The sudden pivot in Guin’s role as a narrator challenges the comfort the readers had experienced, to now contemplate the meaning of a utopia. Shorter sentence structures and low modality descriptions effectively contrasts the first half of the short story, which had no shortage of lengthy descriptions of “red roofs and painted walls”.
The ones who walk away from omelas analysis full#
In this case, Le Guin takes full control in describing “it” in grotesque imagery, stripping the child of what little humanity it had left. The initial vision for Omelas is now skewed, as Le Guin changes her into third person to describe the consequence. This is juxtaposed in the second part, which brings forth the dilemma in the seemingly perfect world that the reader had created. Le Guin’s first person colloquial voice combined with strong romantic imagery - describing Omelas with “a clamor of bells” and “bright-towered by the sea”, reinforcing positive imagery of nature - in the first part of the short story paints the city as an idyllic place, where all people are satisfied with life. The statement of Omelas containing “no guilt” is a cornerstone in categorising Omelas as a utopia. Another essential point of Le Guin’s utopia is that the citizens “were not simple folk”, upholding society’s values of education and culture.

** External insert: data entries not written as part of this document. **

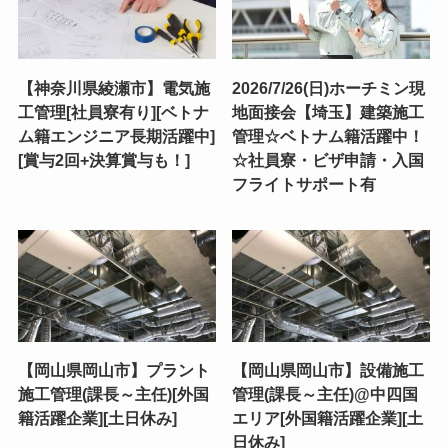
【神奈川県綾瀬市】電気施
2026/7/26(日)ホーチミン現
工管理[社員寮有り][ベトナ
地面接会【埼玉】建築施工
ム籍エンジニア長期活躍中]
管理☆ベトナム籍活躍中！
[賞与2回+決算賞与も！]
☆社員寮・ビザ申請・入国
フライトサポート有
【岡山県岡山市】プラント
【岡山県岡山市】設備施工
施工管理(課長～主任)[外国
管理(課長～主任)@中四国
籍活躍企業][土日休み]
エリア[外国籍活躍企業][土
日休み]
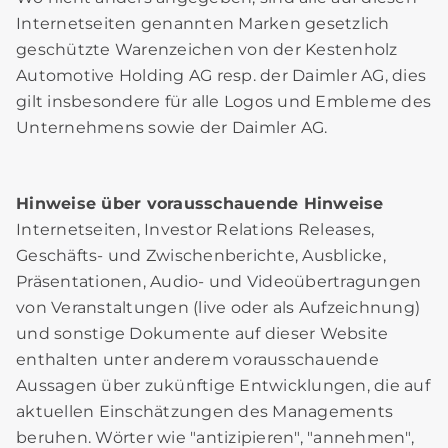
Internetseiten genannten Marken gesetzlich
geschützte Warenzeichen von der Kestenholz
Automotive Holding AG resp. der Daimler AG, dies
gilt insbesondere für alle Logos und Embleme des
Unternehmens sowie der Daimler AG.
Hinweise über vorausschauende Hinweise
Internetseiten, Investor Relations Releases,
Geschäfts- und Zwischenberichte, Ausblicke,
Präsentationen, Audio- und Videoübertragungen
von Veranstaltungen (live oder als Aufzeichnung)
und sonstige Dokumente auf dieser Website
enthalten unter anderem vorausschauende
Aussagen über zukünftige Entwicklungen, die auf
aktuellen Einschätzungen des Managements
beruhen. Wörter wie "antizipieren", "annehmen",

For example: “They did not use swords, or keep slaves.”, which promote anti-war and anti-slavery, relating to the context of the author. That being said, Le Guin does establish common values and a rough outline of the world through long, detailed descriptions of the people and culture. As the readers are invited to receive the freedom given to them as a co-creator of Omelas, the notion of a “utopia” is brought to life in the perspective of the individual. Numerous parts of the text encourage the reader to participate in the creation of Omelas, through rhetorical questions. Le Guin’s writing style invokes the audience to create their individual Omelas, exploring the notion of a Utopian society, while also expressing her ideas on the matter. Question: How does De Guin use the roles of the narrator and audience to interrogate the notion of ‘utopia’? Text: The Ones Who Walk Away from Omelas by Ursula K.